§ **Task details**:
Restate word for word the lines of the material below, from the line with "organized workspace. This can help to ensure" to the line with "QC tables can help", both lines included, and no others.

○ ○ ○

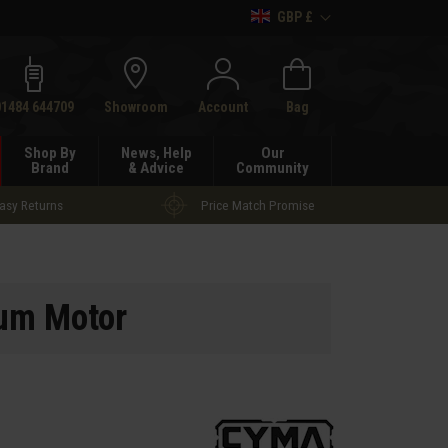
GBP £
h
01484 644709
Showroom
Account
Bag
Shop By
News, Help
Our
Brand
& Advice
Community
asy Returns
Price Match Promise
um Motor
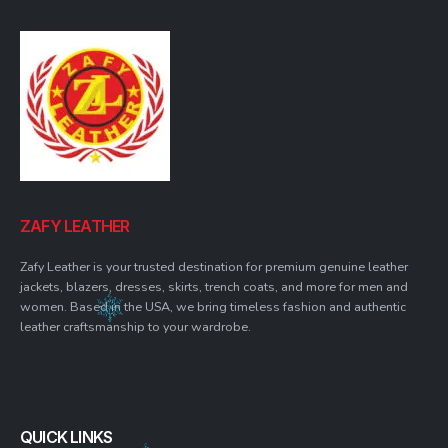
ZAFY LEATHER
Zafy Leather is your trusted destination for premium genuine leather
jackets, blazers, dresses, skirts, trench coats, and more for men and
women. Based in the USA, we bring timeless fashion and authentic
leather craftsmanship to your wardrobe.
QUICK LINKS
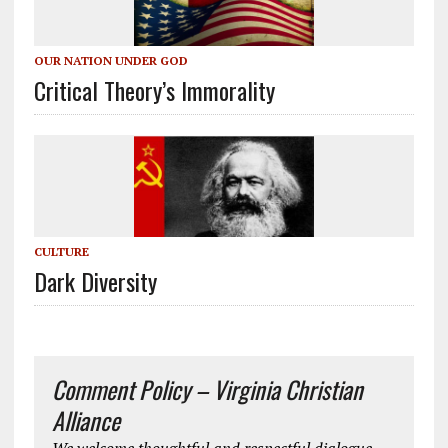
OUR NATION UNDER GOD
Critical Theory’s Immorality
CULTURE
Dark Diversity
Comment Policy – Virginia Christian
Alliance
We welcome thoughtful and respectful dialogue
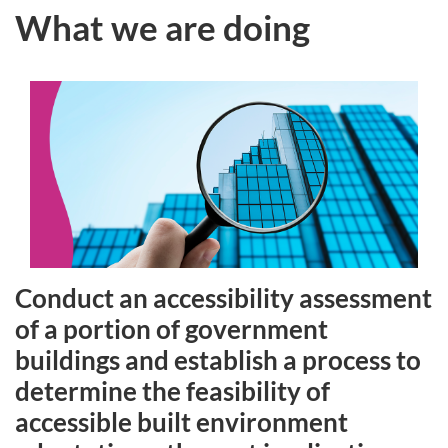
What we are doing
Conduct an accessibility assessment
of a portion of government
buildings and establish a process to
determine the feasibility of
accessible built environment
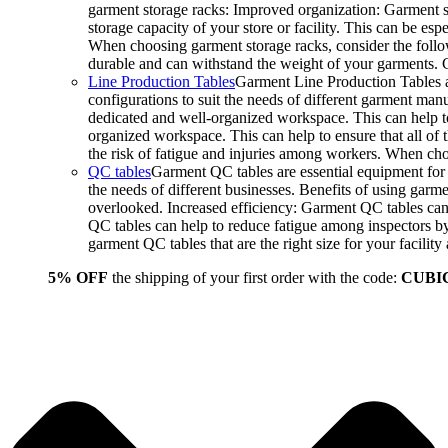
garment storage racks: Improved organization: Garment st
storage capacity of your store or facility. This can be e
When choosing garment storage racks, consider the followi
durable and can withstand the weight of your garments.
Line Production Tables
Garment Line Production Tables ar
configurations to suit the needs of different garment man
dedicated and well-organized workspace. This can help to
organized workspace. This can help to ensure that all o
the risk of fatigue and injuries among workers. When choo
QC tables
Garment QC tables are essential equipment for a
the needs of different businesses. Benefits of using gar
overlooked. Increased efficiency: Garment QC tables can 
QC tables can help to reduce fatigue among inspectors b
garment QC tables that are the right size for your facil
5% OFF
the shipping of your first order with the code:
CUBI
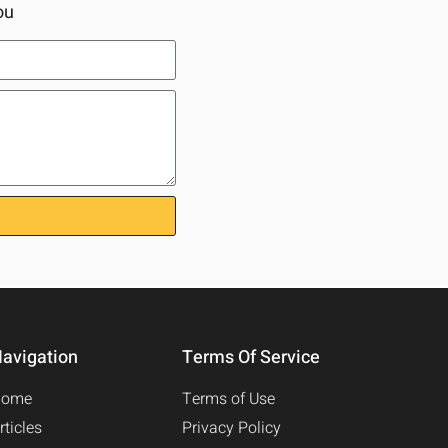
ou
avigation
Terms Of Service
Home
Terms of Use
rticles
Privacy Policy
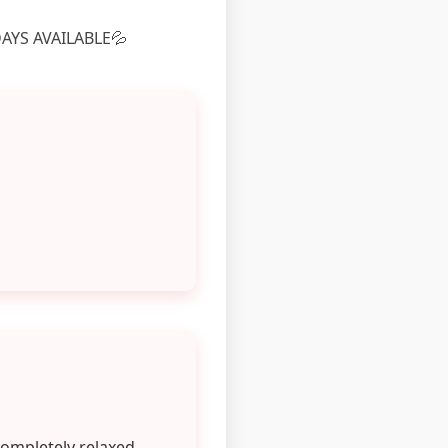
AYS AVAILABLE💦
completely relaxed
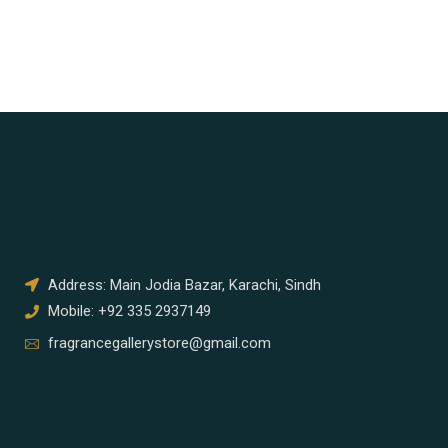
Address: Main Jodia Bazar, Karachi, Sindh
Mobile: +92 335 2937149
fragrancegallerystore@gmail.com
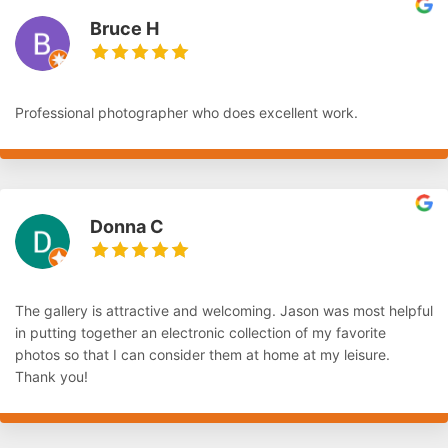
Bruce H
Professional photographer who does excellent work.
Donna C
The gallery is attractive and welcoming. Jason was most helpful
in putting together an electronic collection of my favorite
photos so that I can consider them at home at my leisure.
Thank you!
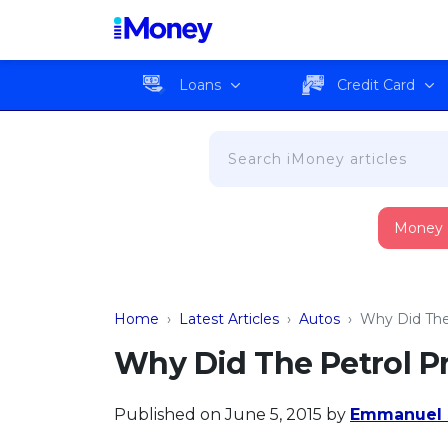
Loans
Credit Card
Money
Home
›
Latest Articles
›
Autos
›
Why Did The 
Why Did The Petrol Pr
Published on June 5, 2015
by
Emmanuel 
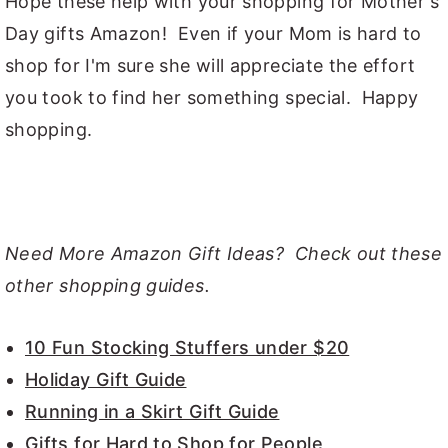
Hope these help with your shopping for Mother's
Day gifts Amazon! Even if your Mom is hard to
shop for I'm sure she will appreciate the effort
you took to find her something special. Happy
shopping.
Need More Amazon Gift Ideas? Check out these
other shopping guides.
10 Fun Stocking Stuffers under $20
Holiday Gift Guide
Running in a Skirt Gift Guide
Gifts for Hard to Shop for People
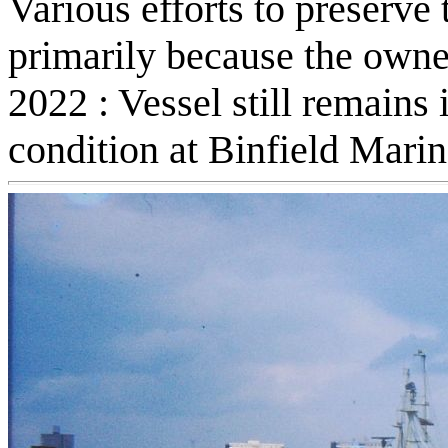
Various efforts to preserve 
primarily because the owner
2022 : Vessel still remains 
condition at Binfield Mari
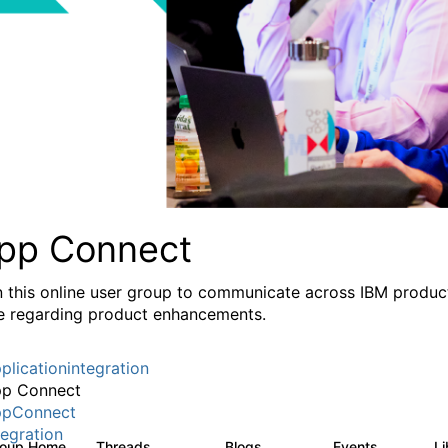
pp Connect
n this online user group to communicate across IBM product
e regarding product enhancements.
plicationintegration
p Connect
pConnect
tegration
roup Home
Threads
Blogs
Events
L
3.6K
494
0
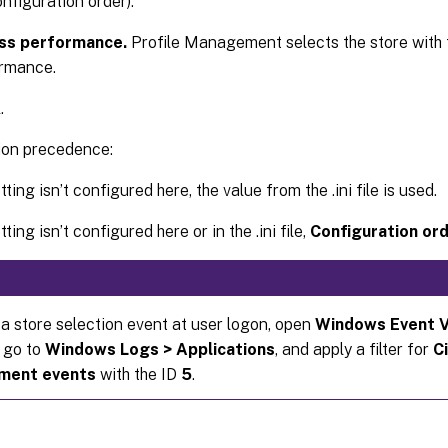
onfiguration order).
ss performance.
Profile Management selects the store with 
rmance.
K
.
ion precedence:
etting isn’t configured here, the value from the .ini file is used.
etting isn’t configured here or in the .ini file,
Configuration or
 a store selection event at user logon, open
Windows Event 
 go to
Windows Logs > Applications
, and apply a filter for
Ci
ment events
with the ID
5
.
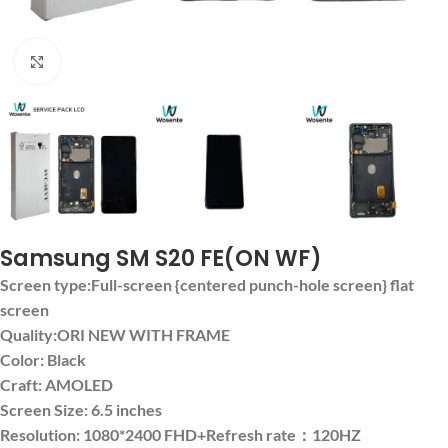
Click to enlarge
Samsung SM S20 FE(ON WF)
Screen type:Full-screen {centered punch-hole screen} flat
screen
Quality:ORI NEW WITH FRAME
Color: Black
Craft: AMOLED
Screen Size: 6.5 inches
Resolution: 1080*2400 FHD+Refresh rate：120HZ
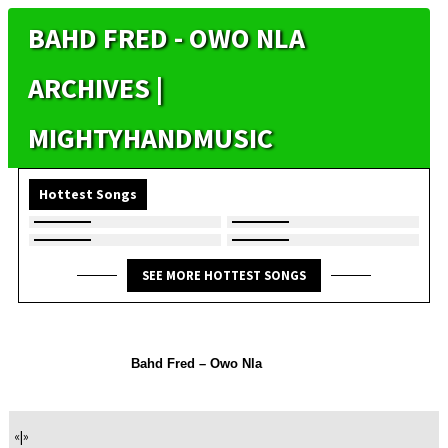
BAHD FRED - OWO NLA
ARCHIVES |
MIGHTYHANDMUSIC
Hottest Songs
SEE MORE HOTTEST SONGS
Bahd Fred – Owo Nla
«
|
»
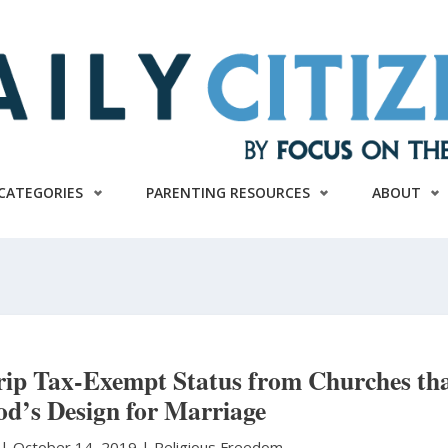
CATEGORIES
PARENTING RESOURCES
ABOUT
trip Tax-Exempt Status from Churches th
God’s Design for Marriage
t
|
October 14, 2019 |
Religious Freedom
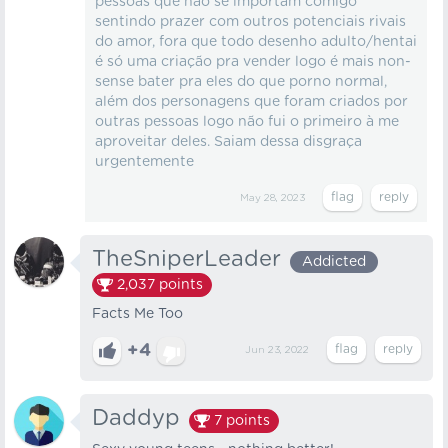
pessoas que não se importam comigo
sentindo prazer com outros potenciais rivais
do amor, fora que todo desenho adulto/hentai
é só uma criação pra vender logo é mais non-
sense bater pra eles do que porno normal,
além dos personagens que foram criados por
outras pessoas logo não fui o primeiro à me
aproveitar deles. Saiam dessa disgraça
urgentemente
May 28, 2023
TheSniperLeader
Addicted
2,037
points
Facts Me Too
+4
Jun 23, 2022
Daddyp
7
points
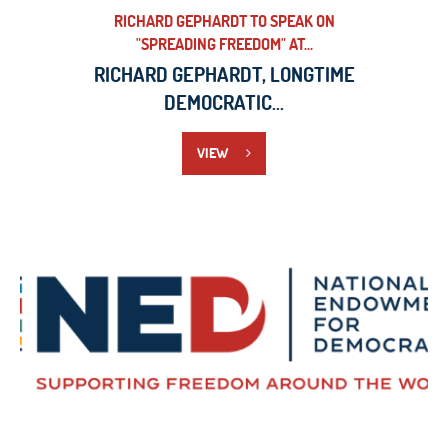
RICHARD GEPHARDT TO SPEAK ON
"SPREADING FREEDOM" AT...
RICHARD GEPHARDT, LONGTIME
DEMOCRATIC...
VIEW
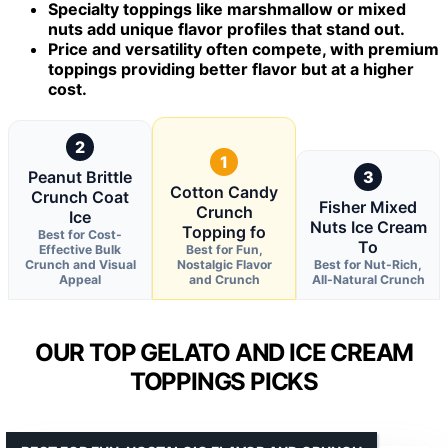
Specialty toppings like marshmallow or mixed
nuts add unique flavor profiles that stand out.
Price and versatility often compete, with premium
toppings providing better flavor but at a higher
cost.
2
1
Peanut Brittle
3
Cotton Candy
Crunch Coat
Fisher Mixed
Crunch
Ice
Nuts Ice Cream
Topping fo
Best for Cost-
To
Effective Bulk
Best for Fun,
Crunch and Visual
Nostalgic Flavor
Best for Nut-Rich,
Appeal
and Crunch
All-Natural Crunch
OUR TOP GELATO AND ICE CREAM
TOPPINGS PICKS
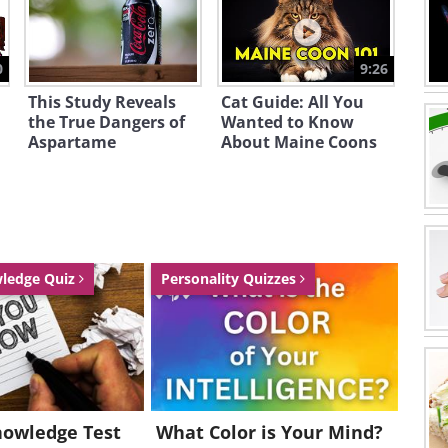
0
9:26
This Study Reveals
Cat Guide: All You
the True Dangers of
Wanted to Know
Aspartame
About Maine Coons
wledge Quiz
Personality Quizzes
nowledge Test
What Color is Your Mind?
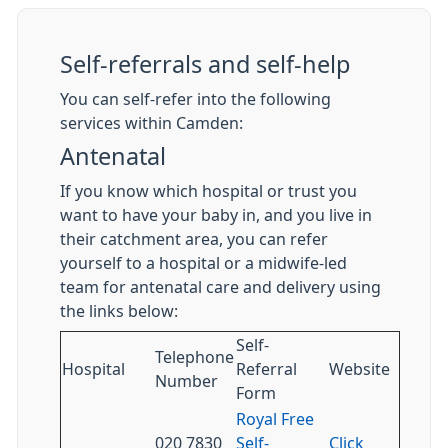
Self-referrals and self-help
You can self-refer into the following
services within Camden:
Antenatal
If you know which hospital or trust you
want to have your baby in, and you live in
their catchment area, you can refer
yourself to a hospital or a midwife-led
team for antenatal care and delivery using
the links below:
Self-
Telephone
Hospital
Referral
Website
Number
Form
Royal Free
020 7830
Self-
Click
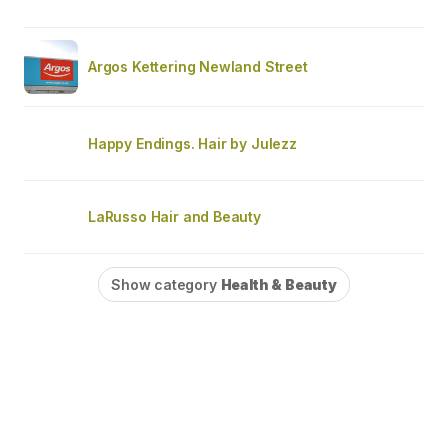
Argos Kettering Newland Street
Happy Endings. Hair by Julezz
LaRusso Hair and Beauty
Show category
Health & Beauty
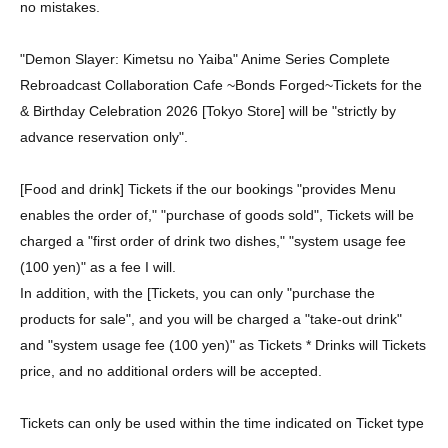
no mistakes.
"Demon Slayer: Kimetsu no Yaiba" Anime Series Complete
Rebroadcast Collaboration Cafe ~Bonds Forged~
Tickets for the
& Birthday Celebration 2026 [Tokyo Store] will be "strictly by
advance reservation only".
[Food and drink] Tickets if the our bookings "provides Menu
enables the order of," "purchase of goods sold", Tickets will be
charged a "first order of drink two dishes," "system usage fee
(100 yen)" as a fee I will.
In addition, with the [Tickets, you can only "purchase the
products for sale", and you will be charged a "take-out drink"
and "system usage fee (100 yen)" as Tickets * Drinks will Tickets
price, and no additional orders will be accepted.
Tickets can only be used within the time indicated on Ticket type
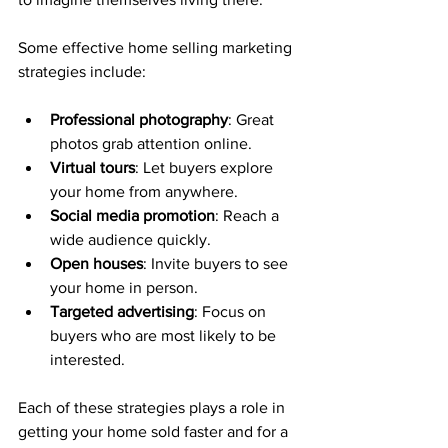
Some effective home selling marketing 
strategies include:
Professional photography
: Great 
photos grab attention online.
Virtual tours
: Let buyers explore 
your home from anywhere.
Social media promotion
: Reach a 
wide audience quickly.
Open houses
: Invite buyers to see 
your home in person.
Targeted advertising
: Focus on 
buyers who are most likely to be 
interested.
Each of these strategies plays a role in 
getting your home sold faster and for a 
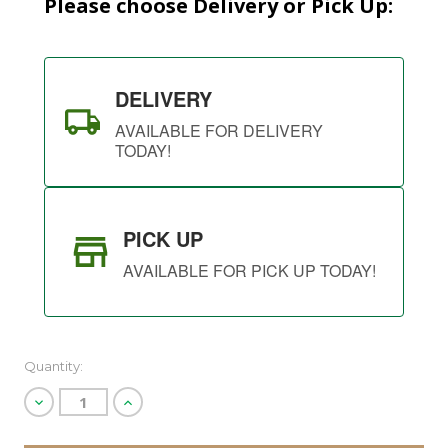
Please choose Delivery or Pick Up:
DELIVERY
AVAILABLE FOR DELIVERY
TODAY!
PICK UP
AVAILABLE FOR PICK UP TODAY!
Quantity:
Decrease
Increase
Quantity
Quantity
of
of
undefined
undefined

○ ○ ○

§ **Solution**:
organized workspace. This can help to ensure that all o
the risk of fatigue and injuries among workers. When choo
QC tables
Garment QC tables are essential equipment for a
the needs of different businesses. Benefits of using gar
overlooked. Increased efficiency: Garment QC tables can 
QC tables can help to reduce fatigue among inspectors b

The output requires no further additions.